Victoire politique sur les citrons

Il y avait plusieurs choses que Torren n'aimait pas. L'une d'elle, et non la moindre, était le citron. Tonton Rod avait bien veillé à mettre en garde le garçon dès son plus jeune âge sur les propriétés machiavéliques de ce fruit à l'aspect trompeusement inoffensif.

Du coup, l'athosien fuyait comme la peste tout ce qui ressemblait de près ou de loin à un citron, militant farouchement aux côtés de l'astrophysicien dans sa campagne anti-citron. Le cuisinier avait porté plainte auprès de Monsieur Woolsey pour harcèlement à ce sujet.

Et Torren savait que, bien que son MonColonel John se plaise à taquiner tonton Rod avec ça, le militaire avait depuis longtemps banni oranges, agrumes, limes et autres affaires citronnés de son régime alimentaire.

Pas par solidarité, mais par réel souci pour son meilleur ami, lui avait expliqué sa mère. Un accident est vite arrivé, avait-elle ajoutée, et son fils avait décidé ce jour-là, inquiet de perdre son tonton, de ne plus jamais boire de jus d'orange.

Le citron, pour lui, c'était méchant au même titre qu'un wraith, un réplicateur ou un Kavanagh. Ça tuait et ça en voulait à sa famille, c'était donc son ennemi. Dans la famille, on se tient les coudes et on fait face tous ensemble.

C'était avec ce charmant discours qu'il avait convaincu tout son petit monde de rejoindre sa lutte contre les diaboliques citrons.

Tonton Rod, bien entendu, avait immédiatement agréé à son idée pour déloger l'ennemi de la Cité. Maman, MonColonel, tatie Jennifer et oncle Ronon avaient suivi le mouvement sans faire d'histoires, plus amusés qu'autre chose.
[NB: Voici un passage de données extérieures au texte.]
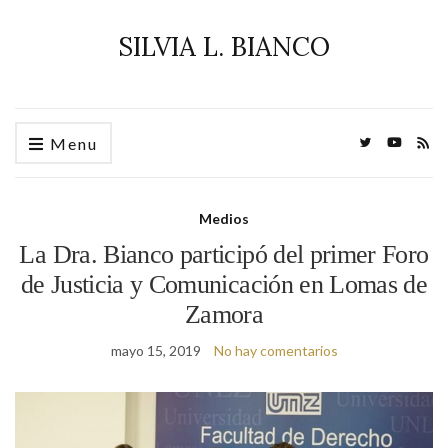
SILVIA L. BIANCO
Menu
Medios
La Dra. Bianco participó del primer Foro
de Justicia y Comunicación en Lomas de
Zamora
mayo 15, 2019
No hay comentarios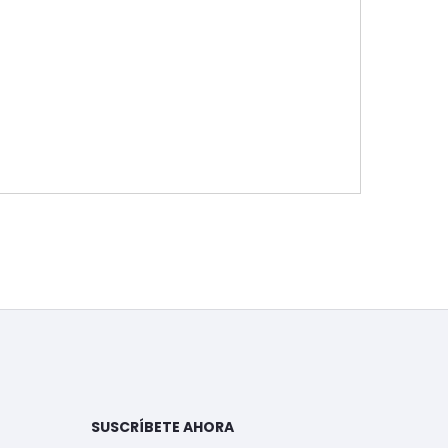
SUSCRÍBETE AHORA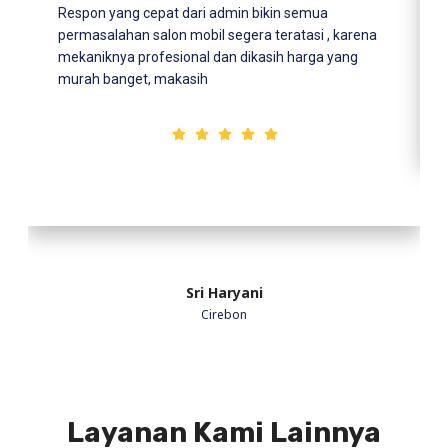
Respon yang cepat dari admin bikin semua
permasalahan salon mobil segera teratasi , karena
mekaniknya profesional dan dikasih harga yang
murah banget, makasih
Sri Haryani
Cirebon
Layanan Kami Lainnya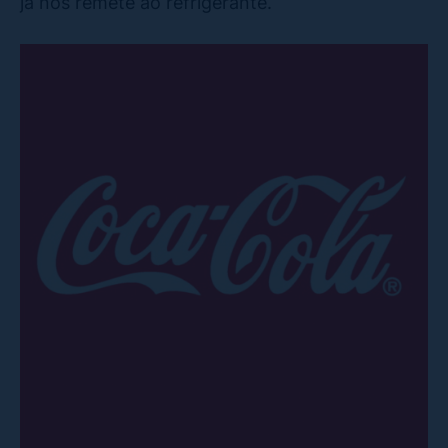
já nos remete ao refrigerante.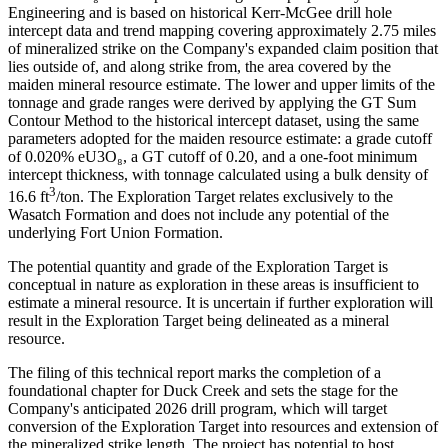
Engineering and is based on historical Kerr-McGee drill hole
intercept data and trend mapping covering approximately 2.75 miles
of mineralized strike on the Company's expanded claim position that
lies outside of, and along strike from, the area covered by the
maiden mineral resource estimate. The lower and upper limits of the
tonnage and grade ranges were derived by applying the GT Sum
Contour Method to the historical intercept dataset, using the same
parameters adopted for the maiden resource estimate: a grade cutoff
of 0.020% eU3O₈, a GT cutoff of 0.20, and a one-foot minimum
intercept thickness, with tonnage calculated using a bulk density of
3
16.6 ft
/ton. The Exploration Target relates exclusively to the
Wasatch Formation and does not include any potential of the
underlying Fort Union Formation.
The potential quantity and grade of the Exploration Target is
conceptual in nature as exploration in these areas is insufficient to
estimate a mineral resource. It is uncertain if further exploration will
result in the Exploration Target being delineated as a mineral
resource.
The filing of this technical report marks the completion of a
foundational chapter for Duck Creek and sets the stage for the
Company's anticipated 2026 drill program, which will target
conversion of the Exploration Target into resources and extension of
the mineralized strike length. The project has potential to host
Par la suite, Amélia, Chuck, Carson et Radek s'étaient rapidement ralliés à leur cause, si bien que personne ne pouvait se promener sur Atlantis sans croiser l'un des protestataires à un moment ou un autre de la journée.
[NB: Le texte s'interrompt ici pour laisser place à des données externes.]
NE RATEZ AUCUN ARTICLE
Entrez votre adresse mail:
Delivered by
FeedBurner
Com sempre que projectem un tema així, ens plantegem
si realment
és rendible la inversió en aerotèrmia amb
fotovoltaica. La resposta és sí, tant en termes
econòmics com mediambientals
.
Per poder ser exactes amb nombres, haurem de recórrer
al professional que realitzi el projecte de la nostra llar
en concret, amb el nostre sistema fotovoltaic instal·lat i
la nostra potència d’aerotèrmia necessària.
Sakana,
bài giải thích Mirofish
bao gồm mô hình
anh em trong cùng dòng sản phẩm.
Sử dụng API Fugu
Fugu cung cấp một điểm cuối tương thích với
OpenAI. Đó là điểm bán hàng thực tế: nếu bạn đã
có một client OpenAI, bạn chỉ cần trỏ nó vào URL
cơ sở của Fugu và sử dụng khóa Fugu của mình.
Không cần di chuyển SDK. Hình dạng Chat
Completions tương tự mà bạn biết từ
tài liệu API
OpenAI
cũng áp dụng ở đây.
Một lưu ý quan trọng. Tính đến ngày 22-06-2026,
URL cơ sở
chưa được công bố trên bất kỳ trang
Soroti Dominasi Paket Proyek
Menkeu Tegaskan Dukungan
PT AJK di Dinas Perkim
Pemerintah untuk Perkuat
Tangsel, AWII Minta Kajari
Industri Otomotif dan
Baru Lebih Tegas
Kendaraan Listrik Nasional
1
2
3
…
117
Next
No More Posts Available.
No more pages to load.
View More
Une pétition avait circulé parmi les habitants et tous avaient finis par signer. Certains par solidarité, d'autres pour de moins bonnes raisons (« Ce que vous voulez, mais foutez-moi la paix, il est plus de 3 heures du mat', j'aimerais dormir! »). Il faut dire que le regard de chien battu de Torren, la diplomatie agressive de Teyla, le sourire ravageur de John, les plaintes incessantes de Rodney, la présence intimidante de Ronon et les menaces de torture par aiguilles de Jennifer avaient fait leur œuvre.

Résultat, Woolsey n'avait pu qu'accéder à la requête de Torren et du Docteur McKay; le citron avait été foutu à la porte (des étoiles) de la Cité.

L'athosien était si fier de cette première victoire politique, que la semaine suivante, il se lançait déjà dans une nouvelle campagne, contre les arachides cette fois.